Het ontwerpbesluit wijzigt de omvang van de dekking van de verplichte proefpersonenverzekering ingeval van schade aan de nakomeling van een proefpersoon. Daarmee beoogt het ontwerpbesluit dekking te bieden voor schade aan de nakomelingen van proefpersonen, indien het gaat om medisch-wetenschappelijk onderzoek dat zich specifiek richt op zwangere vrouwen, embryo’s buiten het lichaam of foetussen.

De Afdeling advisering van de Raad van State adviseert het besluit vast te stellen, maar acht het aangewezen dat de toelichting aandacht besteedt aan de gevolgen voor de verzekerbaarheid en de kosten van onderzoek met zwangere vrouwen, embryo’s buiten het lichaam of foetussen. In verband daarmee is aanpassing van de toelichting wenselijk.

1. Inleiding

Het ontwerpbesluit voorziet in een wijziging van de omvang van de dekking van de proefpersonenverzekering zoals bedoeld in artikel 7, derde lid, van de Wet medisch-wetenschappelijk onderzoek met mensen (hierna: de WMO). Het bepaalt dat de proefpersonenverzekering ook dekking dient te bieden voor schade aan de nakomeling van een proefpersoon, indien het onderzoek betreft dat zich richt op zwangere vrouwen, dan wel embryo’s buiten het lichaam of foetussen. (zie noot 1) Op dit moment geldt dat een afgesloten proefpersonenverzekering geen dekking hoeft te bieden voor schade die zich voordoet bij de nakomeling van een proefpersoon, die het gevolg is ‘van een nadelige inwerking van het onderzoek op de proefpersoon of de nakomeling’. (zie noot 2)

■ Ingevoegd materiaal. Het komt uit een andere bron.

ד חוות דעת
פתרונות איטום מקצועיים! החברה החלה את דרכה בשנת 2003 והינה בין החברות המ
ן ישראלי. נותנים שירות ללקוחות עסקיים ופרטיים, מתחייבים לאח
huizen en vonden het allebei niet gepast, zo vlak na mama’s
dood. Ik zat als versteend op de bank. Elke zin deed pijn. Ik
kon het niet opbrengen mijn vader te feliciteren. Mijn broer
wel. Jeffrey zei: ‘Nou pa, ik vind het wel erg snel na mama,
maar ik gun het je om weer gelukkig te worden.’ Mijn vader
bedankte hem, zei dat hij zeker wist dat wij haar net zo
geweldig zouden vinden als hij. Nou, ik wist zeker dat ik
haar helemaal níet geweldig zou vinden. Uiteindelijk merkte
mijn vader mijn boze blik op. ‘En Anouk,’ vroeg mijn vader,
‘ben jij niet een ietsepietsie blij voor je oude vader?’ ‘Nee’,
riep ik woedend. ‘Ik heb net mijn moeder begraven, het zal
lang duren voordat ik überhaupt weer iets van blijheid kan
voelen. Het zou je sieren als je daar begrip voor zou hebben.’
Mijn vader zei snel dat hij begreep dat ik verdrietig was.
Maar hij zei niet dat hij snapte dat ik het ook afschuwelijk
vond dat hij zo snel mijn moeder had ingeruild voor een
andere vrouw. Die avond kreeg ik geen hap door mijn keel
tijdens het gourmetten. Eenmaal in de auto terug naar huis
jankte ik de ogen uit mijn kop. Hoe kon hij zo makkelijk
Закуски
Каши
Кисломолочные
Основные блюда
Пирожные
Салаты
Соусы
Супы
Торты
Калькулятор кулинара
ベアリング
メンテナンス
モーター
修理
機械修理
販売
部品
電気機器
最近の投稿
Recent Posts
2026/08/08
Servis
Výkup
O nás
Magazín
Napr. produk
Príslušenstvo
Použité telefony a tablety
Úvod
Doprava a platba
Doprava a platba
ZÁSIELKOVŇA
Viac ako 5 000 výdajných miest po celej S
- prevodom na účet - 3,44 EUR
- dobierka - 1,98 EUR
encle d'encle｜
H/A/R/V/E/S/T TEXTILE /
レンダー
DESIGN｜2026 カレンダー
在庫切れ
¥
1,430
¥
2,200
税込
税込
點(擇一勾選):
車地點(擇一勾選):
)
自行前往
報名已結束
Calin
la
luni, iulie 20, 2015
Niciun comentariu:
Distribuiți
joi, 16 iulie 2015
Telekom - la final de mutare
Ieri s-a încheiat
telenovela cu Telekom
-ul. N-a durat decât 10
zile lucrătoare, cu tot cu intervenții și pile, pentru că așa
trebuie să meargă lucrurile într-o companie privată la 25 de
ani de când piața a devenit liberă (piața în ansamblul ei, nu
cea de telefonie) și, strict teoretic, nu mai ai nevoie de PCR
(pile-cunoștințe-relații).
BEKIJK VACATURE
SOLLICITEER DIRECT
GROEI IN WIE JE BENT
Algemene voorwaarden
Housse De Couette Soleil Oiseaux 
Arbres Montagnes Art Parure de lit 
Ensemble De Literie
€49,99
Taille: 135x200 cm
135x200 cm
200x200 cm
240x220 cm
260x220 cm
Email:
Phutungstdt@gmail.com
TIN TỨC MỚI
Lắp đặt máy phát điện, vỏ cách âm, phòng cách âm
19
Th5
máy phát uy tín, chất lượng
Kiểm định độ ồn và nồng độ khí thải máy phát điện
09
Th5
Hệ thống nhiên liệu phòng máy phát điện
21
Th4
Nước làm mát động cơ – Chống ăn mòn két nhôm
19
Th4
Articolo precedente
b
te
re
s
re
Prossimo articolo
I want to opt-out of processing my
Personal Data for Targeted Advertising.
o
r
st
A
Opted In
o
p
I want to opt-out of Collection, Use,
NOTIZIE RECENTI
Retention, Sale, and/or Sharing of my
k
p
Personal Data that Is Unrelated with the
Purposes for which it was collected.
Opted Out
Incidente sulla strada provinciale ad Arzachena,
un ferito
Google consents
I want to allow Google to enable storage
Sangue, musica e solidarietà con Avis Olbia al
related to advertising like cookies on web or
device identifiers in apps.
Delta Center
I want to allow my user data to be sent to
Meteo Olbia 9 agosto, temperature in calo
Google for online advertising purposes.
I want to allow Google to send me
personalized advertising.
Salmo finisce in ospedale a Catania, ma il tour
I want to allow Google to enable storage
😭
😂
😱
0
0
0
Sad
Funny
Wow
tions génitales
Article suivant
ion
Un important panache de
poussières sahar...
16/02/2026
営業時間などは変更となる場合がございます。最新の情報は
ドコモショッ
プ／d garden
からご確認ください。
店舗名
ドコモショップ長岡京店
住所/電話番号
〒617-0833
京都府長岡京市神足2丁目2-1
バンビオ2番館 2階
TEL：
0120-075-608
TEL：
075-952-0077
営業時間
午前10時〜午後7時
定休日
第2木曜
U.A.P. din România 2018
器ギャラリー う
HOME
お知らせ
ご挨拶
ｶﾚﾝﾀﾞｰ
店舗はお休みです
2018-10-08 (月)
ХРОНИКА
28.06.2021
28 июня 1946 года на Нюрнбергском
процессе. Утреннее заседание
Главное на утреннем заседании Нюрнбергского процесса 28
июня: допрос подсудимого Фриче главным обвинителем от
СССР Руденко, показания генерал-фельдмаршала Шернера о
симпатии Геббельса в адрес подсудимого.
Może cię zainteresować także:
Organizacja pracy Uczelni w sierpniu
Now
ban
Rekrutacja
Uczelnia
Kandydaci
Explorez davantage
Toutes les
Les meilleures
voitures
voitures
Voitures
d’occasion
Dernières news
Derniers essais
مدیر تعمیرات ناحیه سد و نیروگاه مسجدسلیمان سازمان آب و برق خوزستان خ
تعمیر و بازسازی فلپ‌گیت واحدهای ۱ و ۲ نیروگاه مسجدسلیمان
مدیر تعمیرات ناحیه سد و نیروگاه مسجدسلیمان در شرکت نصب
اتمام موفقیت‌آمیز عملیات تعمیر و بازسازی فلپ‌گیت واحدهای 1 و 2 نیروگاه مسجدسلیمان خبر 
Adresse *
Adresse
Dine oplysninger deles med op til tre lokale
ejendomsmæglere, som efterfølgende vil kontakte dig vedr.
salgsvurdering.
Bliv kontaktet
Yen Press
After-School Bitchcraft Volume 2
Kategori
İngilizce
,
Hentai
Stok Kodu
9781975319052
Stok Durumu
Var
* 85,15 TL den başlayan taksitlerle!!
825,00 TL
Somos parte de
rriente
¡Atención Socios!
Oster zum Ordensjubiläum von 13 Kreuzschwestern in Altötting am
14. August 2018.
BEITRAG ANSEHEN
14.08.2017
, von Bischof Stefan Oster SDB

De oorspronkelijke reden voor deze uitsluiting was dat verzekeraars nauwelijks dekking konden of wilden verlenen voor genetische schade. (zie noot 3) Bij de laatste wijziging van het besluit in 2015 werd die uitsluiting in stand gelaten. Daarbij werd opgemerkt dat deze uitsluiting er niet aan in de weg stond om een verzekering af te sluiten die wel een verdergaande dekking biedt. (zie noot 4) In sommige gevallen zou dat volgens die toelichting ook wenselijk zijn, bijvoorbeeld in het geval van onderzoek gericht op zwangere vrouwen. Uit de toelichting bij het ontwerpbesluit blijkt dat verzekeraars momenteel schade aan nakomelingen standaard uitsluiten in de polis. (zie noot 5)

2. Achtergrond

De aanleiding voor de voorgestelde wijziging is blijkens de toelichting de derde evaluatie van de WMO. Daarin is opgemerkt dat in het veld onbehagen bestaat over de aard en strekking van de proefpersonenverzekering, onder andere vanwege de daarin opgenomen uitsluitingen. (zie noot 6) Naar aanleiding daarvan is samen met de Commissie Mensgebonden Onderzoek een oproep gedaan aan veldpartijen om concrete casuïstiek aan te dragen over de in de praktijk ervaren knelpunten met de proefpersonenverzekering. (zie noot 7) Uit die oproep is volgens de toelichting naar voren gekomen dat de hiervoor beschreven uitsluiting als knelpunt wordt ervaren, wanneer het gaat om onderzoek dat zich specifiek richt op zwangere vrouwen of het ongeboren kind. Blijkens de toelichting vindt dit soort onderzoek in toenemende mate plaats. (zie noot 8)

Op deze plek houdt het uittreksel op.